Document:
## begin
From High School to College or University – 2 – Preparing the Foundations of Successful Study

During the early days at college, you will be setting the foundations for all your future studies. This is, therefore, a crucial time in tilting you towards success or failure. As with anything new, you will soon form habits, and it is up to you to ensure that those habits are good habits.

There are certain areas of college life and study in which establishing good habits early on can help you towards your goal of good grades and a successful graduation. It is well worth focusing your attention on these areas before arriving at college, and in your first few weeks there. By doing so, you can establish some good study habits, and make your college life run that much more smoothly and successfully. The following are some of the key areas of your new life of college study where you will need solid preparation and attention from the outset.

Acknowledging the Competition

It is the brighter students at High School who will probably be the ones who make it to college and university. You were one of those, but you will notice a big difference in your relative position at college. Whereas before you may have been one of the top students in your class, once you get to college you will just be one of many bright students.

By being aware of this increased competition, and being mentally prepared for it, you are more likely to shine again in your new environment, rather than feeling overawed by the other intelligent students. Also bear in mind that with the right preparation and improvement of your study skills, and by establishing the right habits, you can perform better than even the most intelligent student.

Scheduling Your Time

One of the big differences at college will be the amount of “spare” time you have. You may only have 15 hours of lectures in a week, and it is up to you to schedule the rest of your time. Whether you succeed at college or not may well depend on how well you are able to organize yourself, and schedule your time to best effect.

So long as you are aware of the dangers of wasting that spare time, then you will have a chance of scheduling it wisely. Time management skills are therefore worth acquiring before you even go to college, and there is plenty of useful information online about managing time. Regard time management as an essential study skill, and prepare accordingly. It will stand you in good stead for the future after college as well, as time management is just as important in business or working life.

Harder Work

One thing is certain, and that is college work will be much tougher than High School work. If, after a few weeks, you do not think it is harder, then the chances are you have not grasped what you really need to do to keep up with and on top of your studies. You should go to college expecting to work hard, and then ensure that you do.
## end
Exercise requirements:
1. In the college-preparation article, how many hours of lectures a week might a student have?
2. Please transcribe the college-preparation article, starting at "So long as you" and ending at "or working life.".
The lines after this point are separate material, unrelated to the college-preparation article.

Material shown:
## begin
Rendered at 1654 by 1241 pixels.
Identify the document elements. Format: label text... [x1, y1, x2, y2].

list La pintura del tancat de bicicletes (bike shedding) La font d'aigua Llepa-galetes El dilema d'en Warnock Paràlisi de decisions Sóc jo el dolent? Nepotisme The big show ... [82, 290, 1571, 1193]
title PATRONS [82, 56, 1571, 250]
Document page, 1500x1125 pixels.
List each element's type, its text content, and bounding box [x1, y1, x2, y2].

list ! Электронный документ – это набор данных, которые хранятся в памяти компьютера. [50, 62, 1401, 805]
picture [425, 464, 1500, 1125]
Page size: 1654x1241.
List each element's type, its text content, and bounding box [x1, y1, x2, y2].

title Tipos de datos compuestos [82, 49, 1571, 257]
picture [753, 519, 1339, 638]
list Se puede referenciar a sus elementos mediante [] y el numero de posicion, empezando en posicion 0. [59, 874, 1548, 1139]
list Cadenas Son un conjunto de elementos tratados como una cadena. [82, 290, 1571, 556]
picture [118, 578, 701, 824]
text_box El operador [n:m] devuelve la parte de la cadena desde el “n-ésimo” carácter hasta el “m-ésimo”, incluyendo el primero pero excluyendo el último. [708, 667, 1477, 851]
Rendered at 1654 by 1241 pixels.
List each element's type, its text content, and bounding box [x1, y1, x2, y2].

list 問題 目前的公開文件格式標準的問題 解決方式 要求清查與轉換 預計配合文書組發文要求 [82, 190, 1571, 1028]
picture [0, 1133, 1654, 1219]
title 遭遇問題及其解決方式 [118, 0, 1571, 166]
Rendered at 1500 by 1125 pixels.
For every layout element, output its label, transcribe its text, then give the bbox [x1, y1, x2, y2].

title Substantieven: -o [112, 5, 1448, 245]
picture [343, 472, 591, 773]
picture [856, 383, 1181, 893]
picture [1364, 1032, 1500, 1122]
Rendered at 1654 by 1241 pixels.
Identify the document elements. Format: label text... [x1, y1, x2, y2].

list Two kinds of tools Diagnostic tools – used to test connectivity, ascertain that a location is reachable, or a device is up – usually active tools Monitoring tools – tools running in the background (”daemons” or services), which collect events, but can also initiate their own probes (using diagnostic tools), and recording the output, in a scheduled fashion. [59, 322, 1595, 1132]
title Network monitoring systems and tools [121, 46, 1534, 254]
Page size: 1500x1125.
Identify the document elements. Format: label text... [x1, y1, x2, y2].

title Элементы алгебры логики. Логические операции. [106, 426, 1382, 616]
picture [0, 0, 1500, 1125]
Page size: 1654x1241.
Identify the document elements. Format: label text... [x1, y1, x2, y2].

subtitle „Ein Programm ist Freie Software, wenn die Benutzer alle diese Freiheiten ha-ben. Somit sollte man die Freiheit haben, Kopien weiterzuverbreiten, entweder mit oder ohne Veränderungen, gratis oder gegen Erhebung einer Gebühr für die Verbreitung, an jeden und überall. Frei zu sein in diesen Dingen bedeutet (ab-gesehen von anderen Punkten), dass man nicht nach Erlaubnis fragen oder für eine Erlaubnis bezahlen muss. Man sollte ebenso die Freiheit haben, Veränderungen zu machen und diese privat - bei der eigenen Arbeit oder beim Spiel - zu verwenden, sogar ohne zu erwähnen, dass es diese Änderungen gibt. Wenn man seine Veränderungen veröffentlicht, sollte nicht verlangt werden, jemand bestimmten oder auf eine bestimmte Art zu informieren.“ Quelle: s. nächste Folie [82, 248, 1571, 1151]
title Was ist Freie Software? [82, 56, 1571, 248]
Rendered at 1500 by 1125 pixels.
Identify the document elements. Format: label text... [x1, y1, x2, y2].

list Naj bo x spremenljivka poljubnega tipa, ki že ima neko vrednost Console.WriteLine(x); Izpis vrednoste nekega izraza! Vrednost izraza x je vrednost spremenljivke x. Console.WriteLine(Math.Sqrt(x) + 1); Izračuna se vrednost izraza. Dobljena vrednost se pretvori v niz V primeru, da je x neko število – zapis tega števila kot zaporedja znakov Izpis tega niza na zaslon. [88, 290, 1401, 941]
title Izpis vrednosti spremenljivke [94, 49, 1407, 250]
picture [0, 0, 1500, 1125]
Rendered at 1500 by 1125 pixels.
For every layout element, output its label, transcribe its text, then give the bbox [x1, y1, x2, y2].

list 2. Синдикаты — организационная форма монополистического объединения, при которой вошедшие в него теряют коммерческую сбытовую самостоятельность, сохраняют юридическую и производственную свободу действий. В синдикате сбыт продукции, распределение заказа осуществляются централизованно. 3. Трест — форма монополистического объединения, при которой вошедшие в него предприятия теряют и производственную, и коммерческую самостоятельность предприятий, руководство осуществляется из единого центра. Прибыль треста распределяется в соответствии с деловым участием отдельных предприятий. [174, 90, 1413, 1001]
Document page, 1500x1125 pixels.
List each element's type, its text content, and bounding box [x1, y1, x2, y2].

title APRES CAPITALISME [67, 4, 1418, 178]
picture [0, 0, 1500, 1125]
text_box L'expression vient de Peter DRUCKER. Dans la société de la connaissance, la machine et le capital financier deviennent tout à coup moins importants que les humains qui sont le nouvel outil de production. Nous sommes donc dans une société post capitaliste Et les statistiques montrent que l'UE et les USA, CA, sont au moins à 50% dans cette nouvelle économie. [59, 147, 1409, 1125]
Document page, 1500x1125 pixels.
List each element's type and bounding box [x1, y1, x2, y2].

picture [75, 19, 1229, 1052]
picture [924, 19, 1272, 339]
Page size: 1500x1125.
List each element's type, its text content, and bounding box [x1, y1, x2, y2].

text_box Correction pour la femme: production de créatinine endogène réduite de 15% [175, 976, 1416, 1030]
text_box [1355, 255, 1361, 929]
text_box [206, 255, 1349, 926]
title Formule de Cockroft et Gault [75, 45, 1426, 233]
## end
Exercise results:
1. A student may have only 15 hours of lectures in a week.

2.
So long as you are aware of the dangers of wasting that spare time, then you will have a chance of scheduling it wisely. Time management skills are therefore worth acquiring before you even go to college, and there is plenty of useful information online about managing time. Regard time management as an essential study skill, and prepare accordingly. It will stand you in good stead for the future after college as well, as time management is just as important in business or working life.